▸ ABOUT THIS EXERCISE: Turn the listing below into a JSON list of strings, with one string for each line and no blank lines. Leave the pictures out.

▸ Source data:

********************

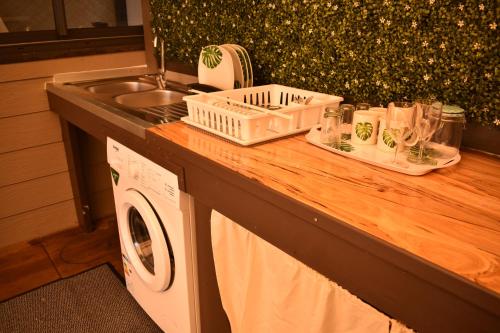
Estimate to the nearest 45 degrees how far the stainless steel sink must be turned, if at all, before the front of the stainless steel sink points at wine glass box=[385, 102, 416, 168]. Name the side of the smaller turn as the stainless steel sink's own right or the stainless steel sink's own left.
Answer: approximately 90° to the stainless steel sink's own left

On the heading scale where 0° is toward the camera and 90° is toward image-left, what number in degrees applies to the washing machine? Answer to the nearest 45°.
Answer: approximately 45°

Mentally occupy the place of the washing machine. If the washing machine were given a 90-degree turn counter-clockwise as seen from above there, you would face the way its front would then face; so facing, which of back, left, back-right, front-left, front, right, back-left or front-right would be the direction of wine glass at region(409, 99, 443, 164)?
front

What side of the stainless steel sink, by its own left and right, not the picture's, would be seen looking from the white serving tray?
left

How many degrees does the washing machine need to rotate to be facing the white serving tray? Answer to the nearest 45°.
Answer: approximately 90° to its left

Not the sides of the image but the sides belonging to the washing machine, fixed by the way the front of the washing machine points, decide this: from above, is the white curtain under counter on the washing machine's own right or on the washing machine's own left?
on the washing machine's own left

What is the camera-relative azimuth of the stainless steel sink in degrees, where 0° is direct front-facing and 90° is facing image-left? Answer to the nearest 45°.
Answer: approximately 45°

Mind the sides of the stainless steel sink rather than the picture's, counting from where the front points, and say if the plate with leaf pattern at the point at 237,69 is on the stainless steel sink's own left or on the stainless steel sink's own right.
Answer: on the stainless steel sink's own left

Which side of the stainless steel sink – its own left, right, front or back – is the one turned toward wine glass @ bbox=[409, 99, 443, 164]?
left

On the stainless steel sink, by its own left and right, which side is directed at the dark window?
right

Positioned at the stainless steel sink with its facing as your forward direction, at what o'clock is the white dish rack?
The white dish rack is roughly at 10 o'clock from the stainless steel sink.
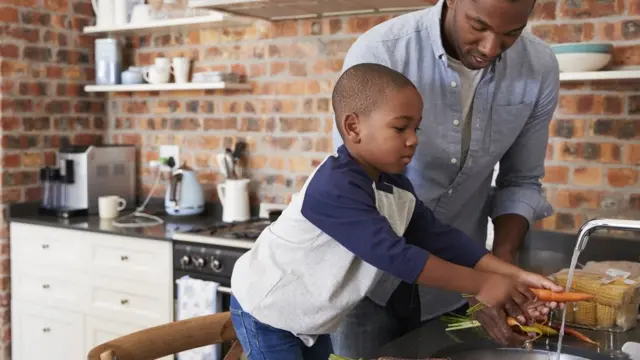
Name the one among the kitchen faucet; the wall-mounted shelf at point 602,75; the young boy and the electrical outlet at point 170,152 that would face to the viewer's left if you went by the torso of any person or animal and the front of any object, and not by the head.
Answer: the kitchen faucet

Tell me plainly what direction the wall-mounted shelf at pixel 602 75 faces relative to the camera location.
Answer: facing the viewer

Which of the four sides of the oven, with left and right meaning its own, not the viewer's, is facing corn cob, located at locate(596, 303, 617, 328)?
left

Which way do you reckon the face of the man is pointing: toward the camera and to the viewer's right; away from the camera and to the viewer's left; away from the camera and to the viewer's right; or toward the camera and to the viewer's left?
toward the camera and to the viewer's right

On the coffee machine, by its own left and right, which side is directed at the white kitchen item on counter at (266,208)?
left

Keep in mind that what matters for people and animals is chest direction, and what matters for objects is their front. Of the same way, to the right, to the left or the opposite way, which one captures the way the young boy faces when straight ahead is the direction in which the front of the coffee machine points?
to the left

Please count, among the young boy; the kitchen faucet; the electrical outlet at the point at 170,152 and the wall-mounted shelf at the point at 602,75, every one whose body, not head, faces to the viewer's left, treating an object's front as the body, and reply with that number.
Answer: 1

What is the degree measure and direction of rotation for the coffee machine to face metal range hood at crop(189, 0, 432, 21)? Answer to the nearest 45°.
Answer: approximately 90° to its left

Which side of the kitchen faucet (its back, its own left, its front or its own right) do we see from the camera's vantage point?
left

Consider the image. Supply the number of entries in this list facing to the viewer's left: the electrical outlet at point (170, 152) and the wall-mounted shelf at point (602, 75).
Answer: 0

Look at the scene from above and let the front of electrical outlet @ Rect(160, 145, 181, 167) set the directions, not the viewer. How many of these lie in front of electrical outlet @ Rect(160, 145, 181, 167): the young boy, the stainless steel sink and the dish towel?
3

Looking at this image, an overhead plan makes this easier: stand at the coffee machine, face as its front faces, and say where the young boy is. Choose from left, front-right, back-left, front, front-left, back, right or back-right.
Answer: front-left

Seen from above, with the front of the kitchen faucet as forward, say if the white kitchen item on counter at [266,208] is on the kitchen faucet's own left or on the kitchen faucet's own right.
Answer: on the kitchen faucet's own right

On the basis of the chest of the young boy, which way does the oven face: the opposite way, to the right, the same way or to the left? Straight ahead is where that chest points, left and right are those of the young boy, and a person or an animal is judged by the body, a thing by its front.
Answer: to the right

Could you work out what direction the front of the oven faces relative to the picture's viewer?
facing the viewer and to the left of the viewer

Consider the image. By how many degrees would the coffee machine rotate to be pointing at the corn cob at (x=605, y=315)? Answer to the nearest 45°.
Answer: approximately 90° to its left

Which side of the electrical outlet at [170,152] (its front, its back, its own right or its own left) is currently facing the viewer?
front
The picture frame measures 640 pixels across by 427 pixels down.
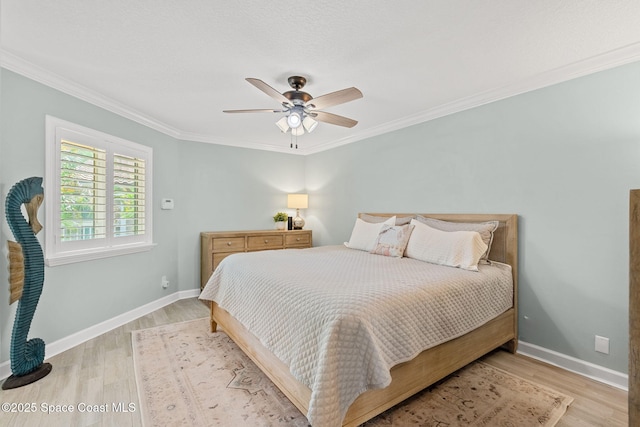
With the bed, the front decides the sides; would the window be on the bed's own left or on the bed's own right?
on the bed's own right

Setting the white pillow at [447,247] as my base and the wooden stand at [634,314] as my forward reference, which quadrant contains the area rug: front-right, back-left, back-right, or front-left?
front-right

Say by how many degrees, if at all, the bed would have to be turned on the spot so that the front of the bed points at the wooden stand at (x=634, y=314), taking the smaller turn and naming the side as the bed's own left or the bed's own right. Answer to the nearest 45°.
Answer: approximately 90° to the bed's own left

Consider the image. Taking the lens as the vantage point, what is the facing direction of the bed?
facing the viewer and to the left of the viewer

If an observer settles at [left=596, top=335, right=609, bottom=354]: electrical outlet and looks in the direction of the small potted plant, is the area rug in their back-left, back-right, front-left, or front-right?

********************

▸ TASK ANSWER:
[
  "Estimate to the nearest 45 degrees how far the stainless steel sink must be turned, if at all, before the front of the stainless steel sink points at wine glass box=[385, 102, 416, 168]. Name the side of the smaller turn as the stainless steel sink's own right or the stainless steel sink's own left.",
  "Answer: approximately 90° to the stainless steel sink's own left",
  "On the heading scale where 0° is toward the camera and 90° is toward image-left, what number in degrees applies to the washing machine? Answer to the nearest 45°.",
  "Answer: approximately 45°",
  "Mentally occupy the place of the washing machine. If the washing machine were given a 90-degree turn counter-clockwise as seen from above there, you would face the way its front would then face; so facing, which of back, left, back-right, front-left, front, right, back-left or front-right would be the direction of wine glass at region(409, 99, 443, 164)?",
  "front",
  "What side of the stainless steel sink, by its own left and right, not the picture's, would be seen looking from the white serving tray?",
  "left",
  "How many degrees does the washing machine need to rotate to be facing the white serving tray? Answer to the nearest 45°.",
  "Answer: approximately 90° to its left",
  "Not the sides of the image but the sides belonging to the washing machine, fixed by the way the front of the washing machine points, decide this: from above, is the white curtain under counter on the washing machine's own right or on the washing machine's own left?",
  "on the washing machine's own left",
  "What is the camera-relative azimuth of the stainless steel sink in degrees, where 0° is direct front-facing and 90° is facing image-left? Answer to the nearest 45°.",
  "Answer: approximately 45°",
  "Mind the sides of the stainless steel sink rather than the picture's, counting from where the front points, and say if the plate with leaf pattern at the point at 237,69 is on the stainless steel sink's own left or on the stainless steel sink's own right.",
  "Answer: on the stainless steel sink's own left",
  "Which side of the stainless steel sink – its own left, right, front or back – is the one turned toward wine glass @ bbox=[409, 99, 443, 164]?",
  "left",
  "On the stainless steel sink, by its own left and right, which side is directed at the dark window?",
  "right",
  "Positioned at the stainless steel sink with its facing as your forward direction, at what o'clock is the white dish rack?",
  "The white dish rack is roughly at 10 o'clock from the stainless steel sink.",
  "Name the one among the kitchen faucet; the wall-mounted shelf at point 602,75; the young boy and the electrical outlet at point 170,152 that would face to the viewer's left if you went by the torso of any person or animal and the front of any object, and not by the head.",
  "Answer: the kitchen faucet",
  "Tell me plainly what direction the wall-mounted shelf at pixel 602 75 faces relative to the camera location.",
  "Answer: facing the viewer",
  "Which of the four sides of the oven, with left and right meaning its own, not the viewer's, is facing corn cob, located at locate(596, 303, 617, 328)?",
  "left",
  "Which way do you reckon the face of the man is pointing: toward the camera and to the viewer's right; away from the camera and to the viewer's left; away from the camera and to the viewer's right; or toward the camera and to the viewer's left?",
  "toward the camera and to the viewer's right",
  "On the coffee machine, by its own left and right, which side is directed at the white kitchen item on counter at (266,208)?",
  "left",
  "Keep in mind that what matters for people and animals is chest direction, and what matters for objects is their front. Of the same way, to the right, to the left or the opposite way, which one captures the way the young boy faces when straight ahead is the direction in which the front of the coffee machine points?",
  "to the left",
  "Please count, among the young boy; the kitchen faucet; the electrical outlet at the point at 170,152 and the wall-mounted shelf at the point at 602,75, every one whose body, not head, faces to the viewer's left, treating an object's front as the body, and reply with that number.",
  "Answer: 1",
  "What is the degree measure and direction of rotation for the coffee machine to face metal range hood at crop(189, 0, 432, 21)? Answer to the nearest 45°.",
  "Answer: approximately 90° to its left",
  "Which side of the kitchen faucet (its back, its own left, its front or its own right) do we see from the camera's vantage point?",
  "left",
  "Consider the image. Supply the number of entries in this list facing to the viewer's left: the electrical outlet at point (170, 152) and the wall-mounted shelf at point (602, 75).",
  "Answer: 0",
  "Look at the scene from above and let the front of electrical outlet @ Rect(160, 145, 181, 167) set the directions, not the viewer. How many of these lie in front of electrical outlet @ Rect(160, 145, 181, 167): the young boy, the stainless steel sink and the dish towel?",
  "3",
  "Looking at this image, an overhead plan makes this easier: stand at the coffee machine, face as its front faces, and say where the young boy is. Choose from left, front-right, back-left, front, front-left, back, right or back-right.",
  "Answer: front-left",
  "Seen from above, with the front of the kitchen faucet as forward, say if the white kitchen item on counter at [266,208] is on the kitchen faucet's own left or on the kitchen faucet's own right.",
  "Answer: on the kitchen faucet's own right",
  "On the basis of the chest of the young boy, which way does the oven face: the opposite way, to the right, the same way or to the left? Straight ahead is where that chest points, left and right are those of the young boy, and a person or an animal is judged by the body, a thing by its front.",
  "Answer: to the right",
  "Could you work out what direction the front of the oven faces relative to the picture's viewer?",
  "facing the viewer and to the left of the viewer",
  "Consider the image. By how many degrees would the coffee machine rotate to be pointing at the corn cob at (x=605, y=315)? Answer to the nearest 45°.",
  "Answer: approximately 90° to its left",
  "Which side of the electrical outlet at [170,152] (its front, its back, its own right or its own left) is currently facing the viewer?",
  "front",
  "The picture frame measures 640 pixels across by 427 pixels down.",
  "With the bed, the front decides the sides; would the window be on the bed's own left or on the bed's own right?",
  "on the bed's own right",
  "Setting the white pillow at [447,247] as my base and the wooden stand at [634,314] as my forward reference, which quadrant contains the area rug: front-right, back-left, back-right, or front-left?",
  "front-right",
  "Say by how many degrees, if at all, the bed would have to be turned on the spot so that the front of the bed points at the wooden stand at (x=634, y=314), taking the smaller turn and naming the side as the bed's own left or the bed's own right. Answer to the nearest 45°.",
  "Answer: approximately 90° to the bed's own left",
  "Consider the image. Taking the lens as the vantage point, what is the facing direction of the bed?",
  "facing the viewer and to the left of the viewer",
  "If an observer settles at [left=596, top=335, right=609, bottom=354]: electrical outlet and looks in the direction of the small potted plant, is the area rug in their back-left, back-right, front-left, or front-right?"
]